Requirement a: Reproduce the portion of the Act 60 article that begins at the words "- Pre-2027 applicants can" and stops after "long-term market confidence.", substituting "main home" for "primary residence" throughout.

Passage:

..............................

Puerto Rico's Act 60 underwent significant amendments in 2024, extending the program through 2055 while introducing a 4% tax rate on investment income for applications filed on or after January 1, 2027. These changes fundamentally alter the financial calculus for property investors, creating distinct tiers between grandfathered decree holders and future applicants. The amendments also modify residency requirements, property purchase deadlines, and charitable donation thresholds.
In this article, we'll break down how these rule changes affect real estate buyers and investors under Act 60.
Key Takeaways
- Post-2027 Act 60 applicants face a 4% tax on qualifying investment income.
- Pre-2027 applicants can keep 0% qualifying tax rates through 2035.
- Act 60 requires buying a Puerto Rico primary residence within two years.
- The program extension to 2055 supports long-term market confidence.
- Residency rules and donation requirements remain essential for compliance.
Key Act 60 Rule Changes for Property Investors
The 2024 amendments create a two-tiered system that directly impacts real estate investment strategies across different applicant categories. Applications filed before January 1, 2027, maintain the original 0% tax treatment on qualifying investment income, while later applicants face a 4% rate on the same income streams. This distinction affects both initial property acquisition decisions and long-term portfolio management approaches.
Property investors must now evaluate timing considerations alongside traditional market factors when planning their Puerto Rico real estate transactions.
Tax Rate Structure Changes
Applications submitted on or after January 1, 2027 are subject to a 4% preferential Puerto Rico income tax rate on qualifying interest, dividends, and post‑relocation capital gains, unless a more favorable rate applies under other Puerto Rico tax rules. This rate applies to interest, dividends, and capital gains that previously enjoyed complete exemption under the original Act 60 framework. Existing decree holders and those who apply before the cutoff date maintain their 0% tax treatment through 2035.
- Pre-2027 applicants: Applications approved on or before December 31, 2026 generally qualify for 0% Puerto Rico tax on interest, dividends, and post‑relocation capital gains through December 31, 2035, subject to decree terms.
- Post-2027 applicants: Applications filed on or after January 1, 2027 are subject to a 4% preferential Puerto Rico tax rate on qualifying interest, dividends, and post‑relocation capital gains.
- Corporate tax rates remain at 4% for all qualifying businesses
- Property tax relief for qualifying primary residences continues under both frameworks, subject to each investor’s specific decree and local rules.
Property Purchase Timeline Requirements
Act 60 maintains the two-year property purchase requirement for all decree holders, regardless of application date. Investors must acquire a primary residence in Puerto Rico within 24 months of receiving their decree approval. This timeline remains consistent across both grandfathered and new applicant categories.

..............................

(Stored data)
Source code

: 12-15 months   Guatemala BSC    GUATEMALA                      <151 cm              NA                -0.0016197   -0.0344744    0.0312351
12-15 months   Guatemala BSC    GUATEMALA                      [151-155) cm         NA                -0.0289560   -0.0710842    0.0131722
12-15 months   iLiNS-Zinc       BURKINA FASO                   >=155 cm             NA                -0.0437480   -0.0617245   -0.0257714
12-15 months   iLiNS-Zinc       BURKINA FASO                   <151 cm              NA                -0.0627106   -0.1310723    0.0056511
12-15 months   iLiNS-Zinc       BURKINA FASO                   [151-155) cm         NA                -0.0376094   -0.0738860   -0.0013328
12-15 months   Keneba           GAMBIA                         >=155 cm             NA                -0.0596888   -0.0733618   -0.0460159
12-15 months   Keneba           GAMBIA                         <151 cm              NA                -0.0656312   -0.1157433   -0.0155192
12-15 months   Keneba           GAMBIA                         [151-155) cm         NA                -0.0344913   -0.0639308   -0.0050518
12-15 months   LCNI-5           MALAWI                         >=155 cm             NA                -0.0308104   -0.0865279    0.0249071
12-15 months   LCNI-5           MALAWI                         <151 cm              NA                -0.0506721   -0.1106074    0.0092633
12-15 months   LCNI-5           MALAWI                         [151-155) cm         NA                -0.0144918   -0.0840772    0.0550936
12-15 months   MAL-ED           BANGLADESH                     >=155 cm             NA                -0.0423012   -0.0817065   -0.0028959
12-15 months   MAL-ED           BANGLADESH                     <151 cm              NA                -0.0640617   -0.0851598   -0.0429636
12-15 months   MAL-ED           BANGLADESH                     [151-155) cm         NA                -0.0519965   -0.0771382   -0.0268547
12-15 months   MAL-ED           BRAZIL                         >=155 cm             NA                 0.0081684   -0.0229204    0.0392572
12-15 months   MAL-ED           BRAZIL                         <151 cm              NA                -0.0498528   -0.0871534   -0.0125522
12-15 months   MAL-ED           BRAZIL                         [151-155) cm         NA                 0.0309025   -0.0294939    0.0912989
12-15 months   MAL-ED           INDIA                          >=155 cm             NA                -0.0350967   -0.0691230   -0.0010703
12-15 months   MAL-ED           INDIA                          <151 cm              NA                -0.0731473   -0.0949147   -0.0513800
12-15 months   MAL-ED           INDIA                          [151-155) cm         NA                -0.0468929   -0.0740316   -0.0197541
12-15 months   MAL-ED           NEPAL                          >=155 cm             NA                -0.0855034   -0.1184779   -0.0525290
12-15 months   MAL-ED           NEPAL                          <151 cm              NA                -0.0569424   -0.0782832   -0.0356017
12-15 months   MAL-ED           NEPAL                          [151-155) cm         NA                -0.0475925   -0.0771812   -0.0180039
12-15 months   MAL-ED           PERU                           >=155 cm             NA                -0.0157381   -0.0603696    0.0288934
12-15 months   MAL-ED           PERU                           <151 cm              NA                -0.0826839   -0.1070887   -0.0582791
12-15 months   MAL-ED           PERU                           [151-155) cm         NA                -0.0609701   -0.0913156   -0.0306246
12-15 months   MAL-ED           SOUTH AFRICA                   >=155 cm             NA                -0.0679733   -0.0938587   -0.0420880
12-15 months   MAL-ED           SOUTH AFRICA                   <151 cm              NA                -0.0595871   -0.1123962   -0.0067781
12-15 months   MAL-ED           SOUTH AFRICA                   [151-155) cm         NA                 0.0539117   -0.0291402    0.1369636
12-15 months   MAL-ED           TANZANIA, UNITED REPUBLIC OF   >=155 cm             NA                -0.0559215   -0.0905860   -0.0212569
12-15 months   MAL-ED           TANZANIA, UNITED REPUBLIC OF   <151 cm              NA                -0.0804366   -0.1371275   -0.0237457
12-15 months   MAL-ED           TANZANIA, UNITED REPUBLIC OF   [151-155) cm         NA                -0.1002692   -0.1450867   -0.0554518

..............................

Requirement b: From the entries, pick out every line that contains the string "NEPAL", matching its case exactly, and copy those lines.

Exercise result a:
- Pre-2027 applicants can keep 0% qualifying tax rates through 2035.
- Act 60 requires buying a Puerto Rico main home within two years.
- The program extension to 2055 supports long-term market confidence.

Exercise result b:
12-15 months   MAL-ED           NEPAL                          >=155 cm             NA                -0.0855034   -0.1184779   -0.0525290
12-15 months   MAL-ED           NEPAL                          <151 cm              NA                -0.0569424   -0.0782832   -0.0356017
12-15 months   MAL-ED           NEPAL                          [151-155) cm         NA                -0.0475925   -0.0771812   -0.0180039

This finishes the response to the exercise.